Certain days of the week and the type of cargo pose greater risks for theft. Weekends are the riskiest, with more thefts occurring on Sunday than any other day of the week. Over half the thefts in one three-year period occurred on the weekends.
Consumer electronics, food, and apparel were the top three loads stolen, as cited in that study.
Train drivers to avoid rest areas and truck stops when possible. In that same study, 39 percent of the thefts occurred in these locations, with 27 percent occurring at yards operated by trucking or rail companies or steamship lines.
While hijackings represented just 3 percent of losses, it's vital to train your drivers how to respond appropriately if they are hijacked -- good training may save their lives. International Management Assistance Corporation offers a course for drivers designed to increase their awareness about truck hijacking.
One expert stated as many as 80 percent of cargo thefts involve insiders. I spoke to former freight manager for an international shipping firm who served time in federal prison for his role in a cargo theft of electronics. He summed up the theft in these words: “The internal security was lax. Monitor those who have access to large amounts of freight,” he recommended.

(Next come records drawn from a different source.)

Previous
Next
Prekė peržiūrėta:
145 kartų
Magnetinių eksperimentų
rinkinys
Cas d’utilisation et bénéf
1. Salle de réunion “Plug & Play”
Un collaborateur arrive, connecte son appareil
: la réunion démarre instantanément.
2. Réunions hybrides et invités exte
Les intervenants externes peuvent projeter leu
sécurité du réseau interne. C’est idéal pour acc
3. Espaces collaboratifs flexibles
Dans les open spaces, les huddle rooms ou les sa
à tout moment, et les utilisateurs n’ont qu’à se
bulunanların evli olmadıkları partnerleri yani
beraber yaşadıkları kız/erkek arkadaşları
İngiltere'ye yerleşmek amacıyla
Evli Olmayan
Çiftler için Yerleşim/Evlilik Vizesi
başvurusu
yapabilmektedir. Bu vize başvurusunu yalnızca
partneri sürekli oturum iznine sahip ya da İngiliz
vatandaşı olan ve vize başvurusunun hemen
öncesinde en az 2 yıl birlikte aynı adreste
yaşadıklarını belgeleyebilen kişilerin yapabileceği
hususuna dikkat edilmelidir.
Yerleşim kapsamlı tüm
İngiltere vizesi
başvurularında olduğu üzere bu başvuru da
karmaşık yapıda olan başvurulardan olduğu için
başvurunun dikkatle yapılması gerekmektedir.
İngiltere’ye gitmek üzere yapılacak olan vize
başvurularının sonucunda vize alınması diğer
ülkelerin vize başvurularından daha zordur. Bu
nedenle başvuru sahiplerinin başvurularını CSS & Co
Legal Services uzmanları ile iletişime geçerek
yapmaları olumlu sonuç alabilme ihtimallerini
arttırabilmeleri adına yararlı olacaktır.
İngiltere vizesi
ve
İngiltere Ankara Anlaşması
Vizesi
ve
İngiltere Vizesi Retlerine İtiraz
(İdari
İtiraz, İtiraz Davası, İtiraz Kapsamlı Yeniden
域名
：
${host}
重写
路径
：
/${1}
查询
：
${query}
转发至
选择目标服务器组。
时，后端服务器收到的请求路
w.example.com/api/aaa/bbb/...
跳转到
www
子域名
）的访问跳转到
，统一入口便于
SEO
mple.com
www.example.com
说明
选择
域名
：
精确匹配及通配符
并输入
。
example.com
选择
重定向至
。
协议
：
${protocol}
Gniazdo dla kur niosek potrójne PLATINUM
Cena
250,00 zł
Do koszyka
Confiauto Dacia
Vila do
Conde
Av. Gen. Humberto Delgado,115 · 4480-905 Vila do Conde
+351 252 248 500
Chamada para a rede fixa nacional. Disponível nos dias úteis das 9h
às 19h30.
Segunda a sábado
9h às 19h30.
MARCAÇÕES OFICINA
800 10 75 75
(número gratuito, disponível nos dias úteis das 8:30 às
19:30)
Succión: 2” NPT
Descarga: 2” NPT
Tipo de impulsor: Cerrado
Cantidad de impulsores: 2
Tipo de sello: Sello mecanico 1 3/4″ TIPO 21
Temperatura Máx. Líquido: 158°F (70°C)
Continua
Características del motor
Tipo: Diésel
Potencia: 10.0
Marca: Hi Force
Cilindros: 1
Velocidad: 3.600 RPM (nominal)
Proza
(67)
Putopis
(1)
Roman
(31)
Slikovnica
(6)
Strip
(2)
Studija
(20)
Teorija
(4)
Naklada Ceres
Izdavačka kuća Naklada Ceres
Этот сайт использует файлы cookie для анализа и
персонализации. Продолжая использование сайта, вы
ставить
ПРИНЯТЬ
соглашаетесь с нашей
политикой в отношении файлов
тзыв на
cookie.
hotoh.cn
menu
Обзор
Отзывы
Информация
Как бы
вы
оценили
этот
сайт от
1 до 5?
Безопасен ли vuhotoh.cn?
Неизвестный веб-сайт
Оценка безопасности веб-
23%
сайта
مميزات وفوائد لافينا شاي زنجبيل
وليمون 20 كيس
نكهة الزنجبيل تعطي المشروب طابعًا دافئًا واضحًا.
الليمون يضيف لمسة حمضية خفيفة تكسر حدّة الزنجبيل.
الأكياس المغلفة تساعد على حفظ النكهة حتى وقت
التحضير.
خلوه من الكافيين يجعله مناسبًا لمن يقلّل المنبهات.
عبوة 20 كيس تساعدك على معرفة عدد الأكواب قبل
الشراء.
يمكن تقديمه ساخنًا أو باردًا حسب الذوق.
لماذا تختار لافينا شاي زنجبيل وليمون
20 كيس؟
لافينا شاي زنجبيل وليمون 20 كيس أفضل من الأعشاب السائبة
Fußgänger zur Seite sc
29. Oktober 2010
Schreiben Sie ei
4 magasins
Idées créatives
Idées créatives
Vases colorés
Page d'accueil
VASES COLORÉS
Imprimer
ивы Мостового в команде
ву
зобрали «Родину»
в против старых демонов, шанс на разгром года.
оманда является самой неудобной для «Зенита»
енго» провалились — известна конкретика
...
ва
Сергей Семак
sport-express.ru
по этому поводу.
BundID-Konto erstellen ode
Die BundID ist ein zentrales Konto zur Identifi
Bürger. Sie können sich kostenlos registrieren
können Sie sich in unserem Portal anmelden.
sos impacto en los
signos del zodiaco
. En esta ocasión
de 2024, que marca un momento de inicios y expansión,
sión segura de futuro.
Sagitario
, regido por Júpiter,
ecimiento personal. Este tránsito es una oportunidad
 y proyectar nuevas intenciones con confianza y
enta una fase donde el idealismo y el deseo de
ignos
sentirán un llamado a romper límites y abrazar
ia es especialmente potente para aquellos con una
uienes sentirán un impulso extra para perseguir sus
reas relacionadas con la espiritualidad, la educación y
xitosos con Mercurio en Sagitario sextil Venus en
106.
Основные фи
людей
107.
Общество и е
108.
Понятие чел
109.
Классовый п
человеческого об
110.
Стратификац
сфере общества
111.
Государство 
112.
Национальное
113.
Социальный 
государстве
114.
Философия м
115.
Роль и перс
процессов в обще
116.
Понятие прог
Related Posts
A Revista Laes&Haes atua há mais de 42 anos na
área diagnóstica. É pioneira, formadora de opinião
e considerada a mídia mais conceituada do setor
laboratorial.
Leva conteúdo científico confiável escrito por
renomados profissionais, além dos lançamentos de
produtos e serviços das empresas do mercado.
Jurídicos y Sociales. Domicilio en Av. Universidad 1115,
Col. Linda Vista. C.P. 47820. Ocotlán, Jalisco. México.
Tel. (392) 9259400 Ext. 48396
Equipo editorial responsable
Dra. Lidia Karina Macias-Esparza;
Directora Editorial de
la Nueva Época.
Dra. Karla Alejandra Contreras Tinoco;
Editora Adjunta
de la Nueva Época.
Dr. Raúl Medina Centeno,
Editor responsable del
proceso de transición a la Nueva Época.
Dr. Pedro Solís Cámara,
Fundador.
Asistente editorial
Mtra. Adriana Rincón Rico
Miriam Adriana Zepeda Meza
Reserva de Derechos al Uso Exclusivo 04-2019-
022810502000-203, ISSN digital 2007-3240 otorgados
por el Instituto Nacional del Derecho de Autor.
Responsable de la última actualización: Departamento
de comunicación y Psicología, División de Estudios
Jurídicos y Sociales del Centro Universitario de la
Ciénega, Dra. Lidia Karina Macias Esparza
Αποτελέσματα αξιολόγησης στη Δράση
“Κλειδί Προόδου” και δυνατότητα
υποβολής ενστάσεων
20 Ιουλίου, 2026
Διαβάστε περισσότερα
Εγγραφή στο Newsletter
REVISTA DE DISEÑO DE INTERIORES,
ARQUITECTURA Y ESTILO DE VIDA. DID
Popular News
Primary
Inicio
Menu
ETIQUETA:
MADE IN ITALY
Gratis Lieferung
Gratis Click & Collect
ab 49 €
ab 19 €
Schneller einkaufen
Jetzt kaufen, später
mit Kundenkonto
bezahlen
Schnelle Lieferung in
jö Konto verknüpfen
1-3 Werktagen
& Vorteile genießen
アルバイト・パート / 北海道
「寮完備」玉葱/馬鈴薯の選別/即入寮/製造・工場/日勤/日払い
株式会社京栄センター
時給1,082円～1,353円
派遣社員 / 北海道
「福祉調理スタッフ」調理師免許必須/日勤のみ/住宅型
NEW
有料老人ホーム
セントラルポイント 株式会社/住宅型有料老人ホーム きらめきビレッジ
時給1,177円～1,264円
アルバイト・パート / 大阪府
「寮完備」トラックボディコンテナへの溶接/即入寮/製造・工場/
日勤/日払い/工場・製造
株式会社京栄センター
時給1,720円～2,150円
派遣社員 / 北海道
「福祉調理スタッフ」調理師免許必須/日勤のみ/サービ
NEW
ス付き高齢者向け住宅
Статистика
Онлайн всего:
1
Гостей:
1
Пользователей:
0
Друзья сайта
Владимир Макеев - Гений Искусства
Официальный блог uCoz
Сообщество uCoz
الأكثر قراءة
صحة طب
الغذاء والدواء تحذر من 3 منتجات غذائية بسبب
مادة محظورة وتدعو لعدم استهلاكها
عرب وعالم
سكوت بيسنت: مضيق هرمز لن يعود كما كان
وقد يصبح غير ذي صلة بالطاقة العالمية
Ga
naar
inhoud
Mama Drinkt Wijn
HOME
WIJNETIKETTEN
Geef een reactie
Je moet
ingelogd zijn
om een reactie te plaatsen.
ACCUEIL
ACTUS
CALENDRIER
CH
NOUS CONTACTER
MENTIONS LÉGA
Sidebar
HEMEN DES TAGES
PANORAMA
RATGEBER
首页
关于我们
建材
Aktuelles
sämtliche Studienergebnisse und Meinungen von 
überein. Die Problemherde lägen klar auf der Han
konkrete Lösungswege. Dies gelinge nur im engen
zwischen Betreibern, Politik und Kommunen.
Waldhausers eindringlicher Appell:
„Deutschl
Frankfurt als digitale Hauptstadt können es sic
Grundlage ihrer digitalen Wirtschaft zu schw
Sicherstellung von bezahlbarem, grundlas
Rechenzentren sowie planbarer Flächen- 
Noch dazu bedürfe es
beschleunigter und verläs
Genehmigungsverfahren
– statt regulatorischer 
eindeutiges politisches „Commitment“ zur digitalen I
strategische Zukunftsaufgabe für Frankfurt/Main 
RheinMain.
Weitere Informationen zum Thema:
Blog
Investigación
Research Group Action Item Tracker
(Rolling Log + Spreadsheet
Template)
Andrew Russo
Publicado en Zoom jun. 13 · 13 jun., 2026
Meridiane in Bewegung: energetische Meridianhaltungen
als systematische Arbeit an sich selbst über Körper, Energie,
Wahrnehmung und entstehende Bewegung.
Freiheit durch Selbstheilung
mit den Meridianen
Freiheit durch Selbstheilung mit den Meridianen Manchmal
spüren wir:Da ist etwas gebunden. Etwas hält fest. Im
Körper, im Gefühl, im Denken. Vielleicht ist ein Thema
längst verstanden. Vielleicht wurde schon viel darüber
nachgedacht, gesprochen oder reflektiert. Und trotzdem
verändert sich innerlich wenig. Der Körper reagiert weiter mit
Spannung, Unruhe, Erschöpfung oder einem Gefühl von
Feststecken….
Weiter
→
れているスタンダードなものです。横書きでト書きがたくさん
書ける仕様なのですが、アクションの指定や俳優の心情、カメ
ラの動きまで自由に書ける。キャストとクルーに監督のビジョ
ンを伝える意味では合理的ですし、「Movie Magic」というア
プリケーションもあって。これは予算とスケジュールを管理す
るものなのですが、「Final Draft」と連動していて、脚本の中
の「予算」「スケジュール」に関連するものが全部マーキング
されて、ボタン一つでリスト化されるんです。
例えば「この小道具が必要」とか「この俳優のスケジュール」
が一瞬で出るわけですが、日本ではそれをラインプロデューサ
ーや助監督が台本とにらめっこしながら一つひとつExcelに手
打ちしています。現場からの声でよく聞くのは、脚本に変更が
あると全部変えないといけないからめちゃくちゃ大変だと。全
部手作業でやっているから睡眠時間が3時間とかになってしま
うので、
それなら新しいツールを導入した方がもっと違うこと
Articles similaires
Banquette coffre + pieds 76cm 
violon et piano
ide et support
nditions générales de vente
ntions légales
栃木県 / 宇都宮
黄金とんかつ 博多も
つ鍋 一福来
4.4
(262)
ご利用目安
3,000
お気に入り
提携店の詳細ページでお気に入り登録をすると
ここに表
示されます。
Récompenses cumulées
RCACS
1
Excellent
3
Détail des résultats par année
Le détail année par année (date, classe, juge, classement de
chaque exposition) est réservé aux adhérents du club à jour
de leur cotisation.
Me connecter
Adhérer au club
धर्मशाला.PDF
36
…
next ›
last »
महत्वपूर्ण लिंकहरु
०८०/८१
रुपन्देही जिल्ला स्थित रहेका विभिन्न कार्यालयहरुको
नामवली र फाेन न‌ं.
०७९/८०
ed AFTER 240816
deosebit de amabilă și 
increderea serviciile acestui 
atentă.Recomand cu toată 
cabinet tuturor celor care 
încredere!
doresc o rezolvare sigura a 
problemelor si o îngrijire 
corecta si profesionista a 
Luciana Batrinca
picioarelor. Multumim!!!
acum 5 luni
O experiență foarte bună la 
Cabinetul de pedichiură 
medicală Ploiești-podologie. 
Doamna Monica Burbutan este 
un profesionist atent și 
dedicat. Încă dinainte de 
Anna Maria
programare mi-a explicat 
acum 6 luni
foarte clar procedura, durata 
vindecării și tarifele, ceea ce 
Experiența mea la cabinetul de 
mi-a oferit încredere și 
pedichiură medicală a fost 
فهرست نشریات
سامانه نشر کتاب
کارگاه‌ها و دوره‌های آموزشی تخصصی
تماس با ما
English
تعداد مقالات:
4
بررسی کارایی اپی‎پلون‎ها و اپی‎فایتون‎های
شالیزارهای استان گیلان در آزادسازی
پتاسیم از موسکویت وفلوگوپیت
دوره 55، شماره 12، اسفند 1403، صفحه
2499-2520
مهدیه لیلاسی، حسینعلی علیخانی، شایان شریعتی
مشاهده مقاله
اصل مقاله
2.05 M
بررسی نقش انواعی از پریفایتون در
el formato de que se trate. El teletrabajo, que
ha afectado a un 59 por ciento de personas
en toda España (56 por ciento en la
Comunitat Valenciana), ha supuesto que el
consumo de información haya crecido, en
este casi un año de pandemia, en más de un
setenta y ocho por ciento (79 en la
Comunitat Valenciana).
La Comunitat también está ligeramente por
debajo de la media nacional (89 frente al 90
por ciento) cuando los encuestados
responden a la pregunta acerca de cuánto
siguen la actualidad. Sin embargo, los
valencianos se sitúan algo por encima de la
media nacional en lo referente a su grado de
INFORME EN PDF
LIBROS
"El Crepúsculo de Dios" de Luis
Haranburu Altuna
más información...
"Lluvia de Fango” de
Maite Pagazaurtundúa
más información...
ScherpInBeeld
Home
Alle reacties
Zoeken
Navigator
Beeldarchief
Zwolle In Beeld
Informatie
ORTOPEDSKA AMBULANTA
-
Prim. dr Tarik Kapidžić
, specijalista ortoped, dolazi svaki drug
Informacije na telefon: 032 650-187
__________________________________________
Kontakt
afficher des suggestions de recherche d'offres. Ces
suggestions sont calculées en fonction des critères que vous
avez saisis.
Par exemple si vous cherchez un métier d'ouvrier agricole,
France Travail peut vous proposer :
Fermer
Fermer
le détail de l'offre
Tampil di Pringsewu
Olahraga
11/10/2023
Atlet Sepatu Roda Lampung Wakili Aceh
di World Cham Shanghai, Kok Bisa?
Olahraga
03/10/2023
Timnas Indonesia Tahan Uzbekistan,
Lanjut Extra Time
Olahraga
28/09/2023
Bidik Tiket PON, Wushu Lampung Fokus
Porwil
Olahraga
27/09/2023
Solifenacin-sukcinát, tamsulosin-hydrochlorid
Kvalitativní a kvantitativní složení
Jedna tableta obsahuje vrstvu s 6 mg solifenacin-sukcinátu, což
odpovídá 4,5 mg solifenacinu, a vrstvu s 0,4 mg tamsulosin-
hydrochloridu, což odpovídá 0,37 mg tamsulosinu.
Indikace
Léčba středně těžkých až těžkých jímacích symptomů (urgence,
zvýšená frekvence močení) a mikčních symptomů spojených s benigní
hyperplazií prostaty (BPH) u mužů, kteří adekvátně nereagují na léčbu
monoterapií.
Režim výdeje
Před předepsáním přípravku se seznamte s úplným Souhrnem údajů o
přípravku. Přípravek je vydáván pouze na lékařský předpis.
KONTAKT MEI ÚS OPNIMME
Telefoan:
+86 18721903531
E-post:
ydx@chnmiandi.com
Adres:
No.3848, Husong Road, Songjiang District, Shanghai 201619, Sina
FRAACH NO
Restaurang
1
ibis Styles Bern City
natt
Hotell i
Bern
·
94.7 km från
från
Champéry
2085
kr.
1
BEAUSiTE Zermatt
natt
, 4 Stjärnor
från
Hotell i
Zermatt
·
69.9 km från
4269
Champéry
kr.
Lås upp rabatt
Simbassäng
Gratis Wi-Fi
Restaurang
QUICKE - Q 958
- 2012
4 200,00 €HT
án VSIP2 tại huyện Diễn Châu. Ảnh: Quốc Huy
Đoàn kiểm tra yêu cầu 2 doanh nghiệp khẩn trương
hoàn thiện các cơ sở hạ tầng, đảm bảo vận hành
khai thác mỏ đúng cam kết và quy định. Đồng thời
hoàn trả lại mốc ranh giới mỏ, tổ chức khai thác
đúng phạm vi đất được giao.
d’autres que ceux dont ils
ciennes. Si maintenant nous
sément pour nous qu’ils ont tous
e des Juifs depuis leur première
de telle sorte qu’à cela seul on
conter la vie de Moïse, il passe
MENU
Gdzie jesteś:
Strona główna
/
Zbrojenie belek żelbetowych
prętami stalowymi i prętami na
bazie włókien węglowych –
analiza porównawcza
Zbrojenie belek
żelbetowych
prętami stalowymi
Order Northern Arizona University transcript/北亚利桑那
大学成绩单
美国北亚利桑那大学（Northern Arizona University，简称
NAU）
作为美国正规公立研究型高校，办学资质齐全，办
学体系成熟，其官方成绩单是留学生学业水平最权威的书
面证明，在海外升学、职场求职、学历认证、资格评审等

Also examine and remain vigilant about your employees’ lifestyles and backgrounds. If you hire a person who demonstrates a solid work record but has financial problems, develops a grudge against your company, or who affiliates with criminals, your company will be at increased risk. That employee may leak critical information to those associates. Don’t simply rely on your adjuster to handle the loss; investigate each loss internally to determine if any in-house problems contributed to the theft.
Preparing for the "New Normal"
Experts predict a continued increase in cargo theft. Organized criminal enterprises face less jail time when they steal cargo than when they undertake other crimes like drug sales. To keep drivers safe, protect cargo, and reduce supply-chain disruptions, risk managers need to get used to dealing with this "new normal" for cargo-theft crimes.
Insurance is available for cargo theft and the supply chain disruption, but the most important element to cargo theft is keeping your drivers protected. It is not only your duty under OSHA to provide training for risks inherent to your work environment, it is the right thing to do.